Integrantes do Ministério da Saúde sabem que têm um período difícil para atravessar. Confirmando as expectativas, os casos de dengue estão numa perigosa expansão. Somente nas primeiras duas semanas de 2024, os registros são três vezes superiores do que os apresentados no mesmo período do ano passado. Estados começam a decretar emergência em saúde pública.
A ministra Nísia Trindade tem agendada para esta quarta-feira (31) uma visita a uma tenda de acolhimento montada no Distrito Federal para pessoas com suspeita da infecção. Nesta terça (30), um encontro foi promovido na Sala Nacional de Arboviroses e na semana passada foi apresentada a estratégia de vacinação contra a doença, também com a presença de Nísia.
Essa movimentação não é à toa. Além do grave problema de saúde pública, há a percepção de que a escalada da doença pode servir como munição para reforçar os ataques contra a ministra.
O Ministério da Saúde sempre foi cobiçado por grupos políticos, em razão do orçamento e da possibilidade do uso de recursos de forma pulverizada. O controle da pasta é um trunfo político.
A primeira tentativa de enfraquecimento ocorreu no ano passado. Nísia saiu fortalecida com o recado dado pelo presidente Luiz Inácio Lula da Silva (PT).
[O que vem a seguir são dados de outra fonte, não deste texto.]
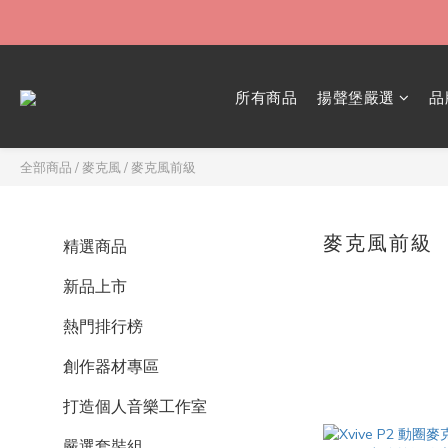
所有商品
揚聲堡嚴選
品
全部商品
/
麥克風
/
麥克風前級
麥克風前級
精選商品
新品上市
熱門排行榜
創作器材專區
打造個人音樂工作室
嚴選套裝組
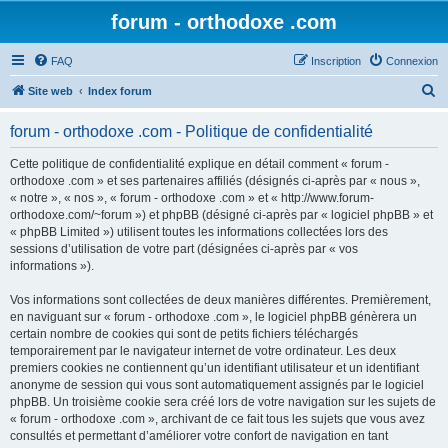
forum - orthodoxe .com
FAQ
Inscription
Connexion
R
Site web
Index forum
e
forum - orthodoxe .com - Politique de confidentialité
c
h
Cette politique de confidentialité explique en détail comment « forum -
orthodoxe .com » et ses partenaires affiliés (désignés ci-après par « nous »,
e
« notre », « nos », « forum - orthodoxe .com » et « http://www.forum-
r
orthodoxe.com/~forum ») et phpBB (désigné ci-après par « logiciel phpBB » et
« phpBB Limited ») utilisent toutes les informations collectées lors des
c
sessions d’utilisation de votre part (désignées ci-après par « vos
h
informations »).
e
Vos informations sont collectées de deux manières différentes. Premièrement,
r
en naviguant sur « forum - orthodoxe .com », le logiciel phpBB génèrera un
certain nombre de cookies qui sont de petits fichiers téléchargés
temporairement par le navigateur internet de votre ordinateur. Les deux
premiers cookies ne contiennent qu’un identifiant utilisateur et un identifiant
anonyme de session qui vous sont automatiquement assignés par le logiciel
phpBB. Un troisième cookie sera créé lors de votre navigation sur les sujets de
« forum - orthodoxe .com », archivant de ce fait tous les sujets que vous avez
consultés et permettant d’améliorer votre confort de navigation en tant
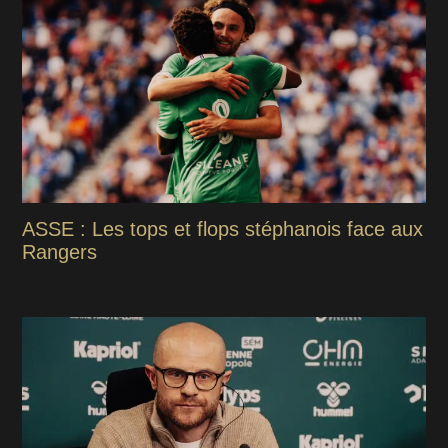
ASSE : Les tops et flops stéphanois face aux
Rangers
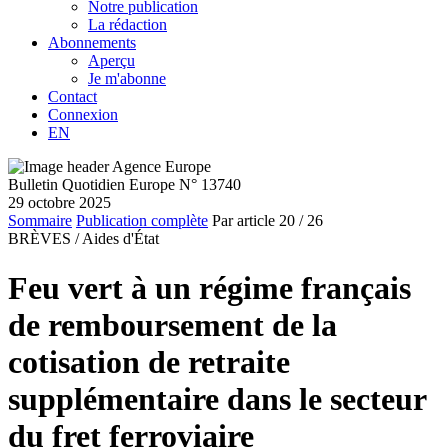
Notre publication
La rédaction
Abonnements
Aperçu
Je m'abonne
Contact
Connexion
EN
Bulletin Quotidien Europe N° 13740
29 octobre 2025
Sommaire
Publication complète
Par article
20
/ 26
BRÈVES /
Aides d'État
Feu vert à un régime français
de remboursement de la
cotisation de retraite
supplémentaire dans le secteur
du fret ferroviaire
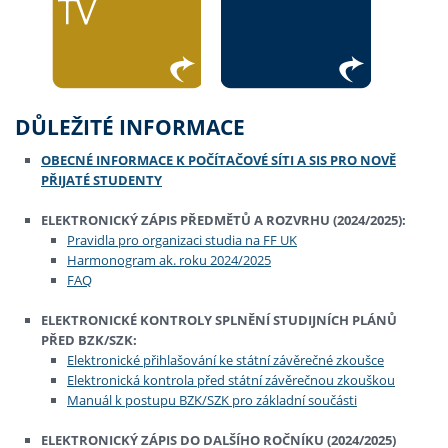
DŮLEŽITÉ INFORMACE
OBECNÉ INFORMACE K POČÍTAČOVÉ SÍTI A SIS PRO NOVĚ
PŘIJATÉ STUDENTY
ELEKTRONICKÝ ZÁPIS PŘEDMĚTŮ A ROZVRHU (2024/2025):
Pravidla pro organizaci studia na FF UK
Harmonogram ak. roku 2024/2025
FAQ
ELEKTRONICKÉ KONTROLY SPLNĚNÍ STUDIJNÍCH PLÁNŮ
PŘED BZK/SZK:
Elektronické přihlašování ke státní závěrečné zkoušce
Elektronická kontrola před státní závěrečnou zkouškou
Manuál k postupu BZK/SZK pro základní součásti
ELEKTRONICKÝ ZÁPIS DO DALŠÍHO ROČNÍKU (2024/2025)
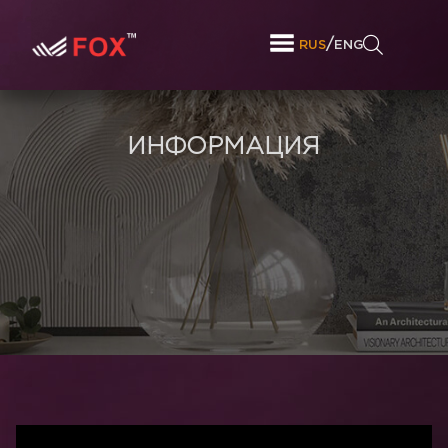
/
RUS
ENG
ИНФОРМАЦИЯ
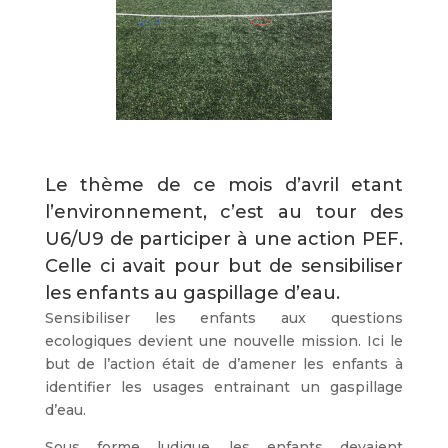
Le thème de ce mois d’avril etant
l’environnement, c’est au tour des
U6/U9 de participer à une action
PEF
.
Celle ci avait pour but de sensibiliser
les enfants au gaspillage d’eau.
Sensibiliser les enfants aux questions
ecologiques devient une nouvelle mission. Ici le
but de l’action était de d’amener les enfants à
identifier les usages entrainant un gaspillage
d’eau.
Sous forme ludique, les enfants devaient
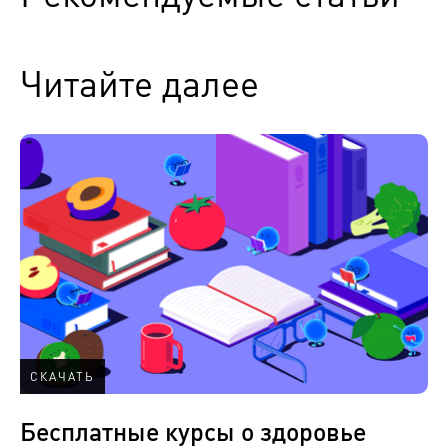
Читайте далее
СКАЧАТЬ
Бесплатные курсы о здоровье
Novos chacoalhões surgiram no início de janeiro. A crítica feita pelo vice-presidente do PT, Washington Quaquá, de que ela não estaria “dando conta”, dá o mote do que vem pela frente, sobretudo em um ano eleitoral.
A incorporação da vacina contra a dengue reflete também essa preocupação do ministério. O imunizante, por mais eficiente que seja, terá uma contribuição limitada para redução de casos neste momento. O número de doses é reduzido. Tanto é que a distribuição das doses será feita para cerca de 10% dos municípios e para uma faixa etária de 10 a 14 anos.
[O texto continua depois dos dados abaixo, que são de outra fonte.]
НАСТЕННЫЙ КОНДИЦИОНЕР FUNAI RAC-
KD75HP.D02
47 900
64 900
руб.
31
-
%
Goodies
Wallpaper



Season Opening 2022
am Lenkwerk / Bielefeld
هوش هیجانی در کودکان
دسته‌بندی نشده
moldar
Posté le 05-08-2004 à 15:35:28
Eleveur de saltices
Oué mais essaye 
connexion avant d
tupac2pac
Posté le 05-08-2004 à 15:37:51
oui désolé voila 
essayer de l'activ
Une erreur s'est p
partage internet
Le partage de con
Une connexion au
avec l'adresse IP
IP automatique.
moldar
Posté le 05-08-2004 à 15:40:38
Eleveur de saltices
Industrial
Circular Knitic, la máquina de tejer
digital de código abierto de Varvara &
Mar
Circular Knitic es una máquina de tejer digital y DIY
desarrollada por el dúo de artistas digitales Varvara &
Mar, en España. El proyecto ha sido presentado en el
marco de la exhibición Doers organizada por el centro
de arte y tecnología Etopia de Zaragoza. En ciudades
As críticas de que a vacina foi incorporada de forma tardia já começam a ser feitas. Técnicos do ministério observam que a baixa disponibilidade de doses já estava posta no início da discussão. A indústria não tinha quantidade suficiente para atender a demanda. Teria, inclusive, sido um dos pontos que pesaram para a análise da incorporação.
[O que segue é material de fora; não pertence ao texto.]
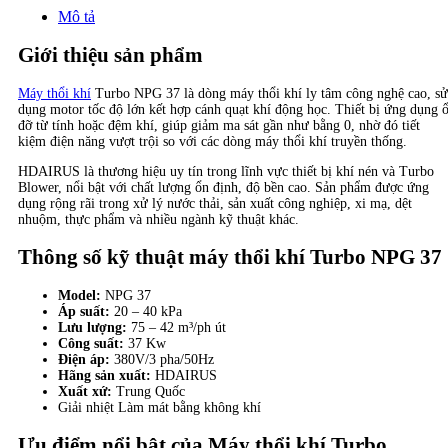
Mô tả
Giới thiệu sản phẩm
Máy thổi khí
Turbo NPG 37 là dòng máy thổi khí ly tâm công nghệ cao, sử
dụng motor tốc độ lớn kết hợp cánh quạt khí động học. Thiết bị ứng dụng 
đỡ từ tính hoặc đệm khí, giúp giảm ma sát gần như bằng 0, nhờ đó tiết
kiệm điện năng vượt trội so với các dòng máy thổi khí truyền thống.
HDAIRUS là thương hiệu uy tín trong lĩnh vực thiết bị khí nén và Turbo
Blower, nổi bật với chất lượng ổn định, độ bền cao. Sản phẩm được ứng
dụng rộng rãi trong xử lý nước thải, sản xuất công nghiệp, xi mạ, dệt
nhuộm, thực phẩm và nhiều ngành kỹ thuật khác.
Thông số kỹ thuật máy thổi khí Turbo NPG 37
Model:
NPG 37
Áp suất:
20 – 40 kPa
Lưu lượng:
75 – 42 m³/ph út
Công suất:
37 Kw
Điện áp:
380V/3 pha/50Hz
Hãng sản xuất:
HDAIRUS
Xuất xứ:
Trung Quốc
Giải nhiệt Làm mát bằng không khí
Ưu điểm nổi bật của Máy thổi khí Turbo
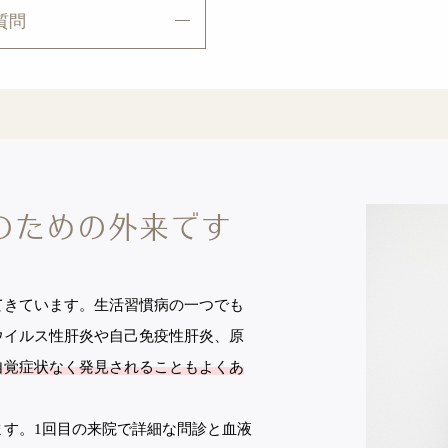
質問
の
ための外来です
てきています。生活習慣病の一つでも
ウイルス性肝炎や自己免疫性肝炎、原
自覚症状なく発見されることもよくあ
ます。1回目の来院で詳細な問診と血液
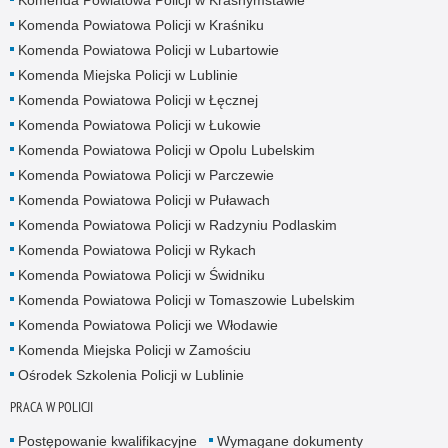
Komenda Powiatowa Policji w Kraśniku
Komenda Powiatowa Policji w Lubartowie
Komenda Miejska Policji w Lublinie
Komenda Powiatowa Policji w Łęcznej
Komenda Powiatowa Policji w Łukowie
Komenda Powiatowa Policji w Opolu Lubelskim
Komenda Powiatowa Policji w Parczewie
Komenda Powiatowa Policji w Puławach
Komenda Powiatowa Policji w Radzyniu Podlaskim
Komenda Powiatowa Policji w Rykach
Komenda Powiatowa Policji w Świdniku
Komenda Powiatowa Policji w Tomaszowie Lubelskim
Komenda Powiatowa Policji we Włodawie
Komenda Miejska Policji w Zamościu
Ośrodek Szkolenia Policji w Lublinie
PRACA W POLICJI
Postępowanie kwalifikacyjne
Wymagane dokumenty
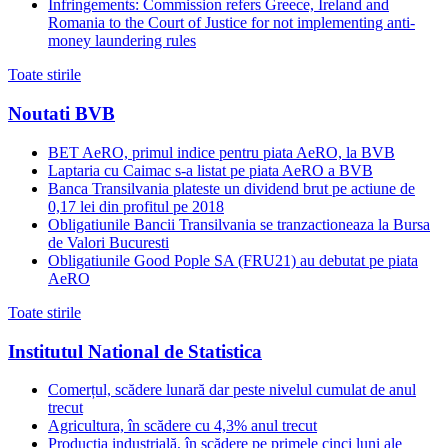
Infringements: Commission refers Greece, Ireland and
Romania to the Court of Justice for not implementing anti-
money laundering rules
Toate stirile
Noutati BVB
BET AeRO, primul indice pentru piata AeRO, la BVB
Laptaria cu Caimac s-a listat pe piata AeRO a BVB
Banca Transilvania plateste un dividend brut pe actiune de
0,17 lei din profitul pe 2018
Obligatiunile Bancii Transilvania se tranzactioneaza la Bursa
de Valori Bucuresti
Obligatiunile Good Pople SA (FRU21) au debutat pe piata
AeRO
Toate stirile
Institutul National de Statistica
Comerțul, scădere lunară dar peste nivelul cumulat de anul
trecut
Agricultura, în scădere cu 4,3% anul trecut
Producția industrială, în scădere pe primele cinci luni ale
O problema de saúde pública está claro. Há uma combinação perigosa de fatores: circulação de quatro sorotipos do vírus causador da doença (algo que é incomum), chuvas, calor e problemas históricos que tardam a ser enfrentados, como falta de abastecimento de água e acúmulo de lixo.
Sabe-se que a dengue tem em sua origem múltiplas causas. Em 2002, quando saía do Ministério da Saúde e depois de muitas discussões em torno da responsabilidade da epidemia de dengue, José Serra lembrou que o mosquito transmissor da doença não era federal, estadual ou municipal.
A frase é sempre lembrada. E o que se espera é a colaboração de todas as esferas de governo – e que vai muito além da saúde – para que indicadores da doença não dependam, como sempre dependeram, do nível de chuvas ou do tipo de vírus circulante. Para isso, são necessárias ações de curto, médio e longo prazo.
Com relação aos criadouros domiciliares – justificativa que é dada todos os anos –, basta uma reflexão: você teria reservatórios de água em casa se o abastecimento fosse constante? Se houvesse coleta eficiente de lixo, você deixaria acúmulos em seu quintal ou em frente à sua casa?